OK. End of theory. Fact #3: (Essentially) every creative work in the US is copyrighted. Under current law, if you produce any creative work — paint a painting, write an article, take a photo, develop some software — it is automatically copyrighted, and you are the copyright holder. (Well, yes, there are exceptions, but this is a good rule of thumb.) And, therefore, if you care to assert your legal rights, no one else is allowed to reproduce your work without your permission. Tweets are likely not copyrightable but just about anything more substantial is.

Fact #4: You have to assume that creative works are copyrighted. This is why Fact #1 is true: if I find some random piece of code on the internet, I have to assume that it’s copyrighted. Even if I don’t know who the copyright holder is, I’m not allowed to reproduce it: “All rights reserved” is the default. Which means I can’t save it to my computer, and I can’t include it in my own software … I basically can’t do anything with it.

(Is it good that everything is automatically copyrighted and thus not reproducible by default? I personally think it’s terrible! I also think that intellectual property law is hugely important to our culture in ways that 99% of people just don’t perceive. For instance, a huge mass of cultural artifacts out there are “orphaned” because we don’t know or can’t find the copyright holders, and so no one is legally allowed to copy them. As it is, the relevant law is basically written by big corporations — copyright terms have been getting retroactively extended for decades basically because Disney will do everything it can to prevent Mickey Mouse from entering the public domain. But, regardless of what should be, this is how things are.)

Well, there must be a way to make things less restrictive, right? Indeed. Fact #5: Copyright holders can distribute their works with “licenses” that grant you rights you wouldn’t ordinarily have, including the right to reproduce. This is the key. The license is kind of like a take-it- or-leave-it contract that’s automatically offered to anyone coming into possession of a copy of your creative work. Typically, it says that if they meet conditions XYZ, you grant them the rights to do ABC with your work. For instance: “I generously grant you the right to make one personal copy of this nice photo … if your name is Steve, and it’s a Thursday. And you can’t show your copy to anyone else.” If you don’t like the conditions, then the default rules apply: all rights reserved. The copyright holder can distribute their work with whatever license they want.

So: If you want people to be able to use your code, it has to come with a license. Otherwise, legally speaking, they have to assume that “All rights reserved” applies. This leads to …

Rhetorical question #1: How do I figure out what to put in my license? Just use one that’s already been written! There are literally dozens of licenses specifically designed for software — different ones grant different rights and impose different conditions.

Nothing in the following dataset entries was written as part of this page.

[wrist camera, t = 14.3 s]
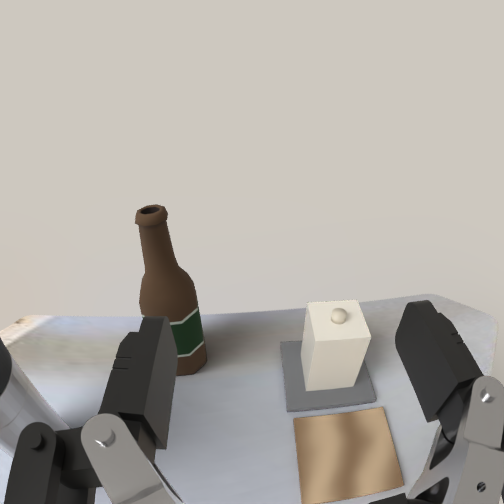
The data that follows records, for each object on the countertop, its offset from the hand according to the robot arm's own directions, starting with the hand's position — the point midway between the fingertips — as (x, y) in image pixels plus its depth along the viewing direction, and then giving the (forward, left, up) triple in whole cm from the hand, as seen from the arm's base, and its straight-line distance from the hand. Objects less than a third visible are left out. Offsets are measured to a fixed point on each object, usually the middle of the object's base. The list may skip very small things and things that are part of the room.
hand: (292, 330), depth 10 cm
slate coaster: (+5, +20, -29) cm, 36 cm away
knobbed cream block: (+5, +20, -29) cm, 35 cm away
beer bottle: (-16, +20, -30) cm, 39 cm away
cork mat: (+8, +7, -29) cm, 31 cm away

This turns out to be an area where Open Source / Free Software nerds have endless, pointless, depressing internet flamewars. Just Google “GPL sucks” or something to get a taste. While I personally believe that these things really do matter and are worth debating, there are only so many hours in the day. For various Linux-nerd reasons I feel bad for saying this, but: just use the MIT License. It’s short and reasonable.

Rhetorical question #2: OK, amateur-hour internet lawyer guy … what do I actually do? I recommend that you do this:

  1. For every single software project that you make public in any way, include a file in the top directory named LICENSE.txt that includes the text of your license of choice.
  2. For every single non-trivial source code file that you make public in any way, include a two-line header comment of this form:
# Copyright 2016 Your Name <your@email>.
# Licensed under the MIT License.

You can do more, but I feel that this is the safe minimum. It’s important to include the copyright / license summary in every single file because people will extract files from random projects willy-nilly, and they are almost never good about preserving provenance information. These two lines provide the key information: who owns the copyright, how to contact them, and what the license is. If you’re in a non-small collaboration you could assign the copyright to the collaboration; this is probably a bit iffy from a legal standpoint, but it provides more of a feeling of communal ownership than a proclamation that “this file is mine!”, which is probably more important than legal iffiness unless you think there’s a significant chance that lawyers are actually going to get involved in whatever it is you’re doing.

Rhetorical question #3: Does this stuff affect anything else I do? You betcha! You know those copyright assignment forms that journals have you submit to them? Or the license terms that makes you choose from? Ever seen things annotated with Creative Commons licenses? Your papers are also copyrighted creative works. Hopefully you’re now armed with some insight that will help you think abot what’s going on when you assign copyright, choose an Arxiv license, etc.

Rhetorical question #4: Gosh, this is all so fascinating, how can I learn more? Innumerable pixels have been spilled discussing these topics, so just try Googling a bit (e.g.). The Free Culture Foundation is a go-to for learning about why copyright is so important to our society in general. The Choose-a-license website describes software license tradeoffs in a non-inflammatory way. The Creative Commons licenses are kind of like open-source licenses for non-software works.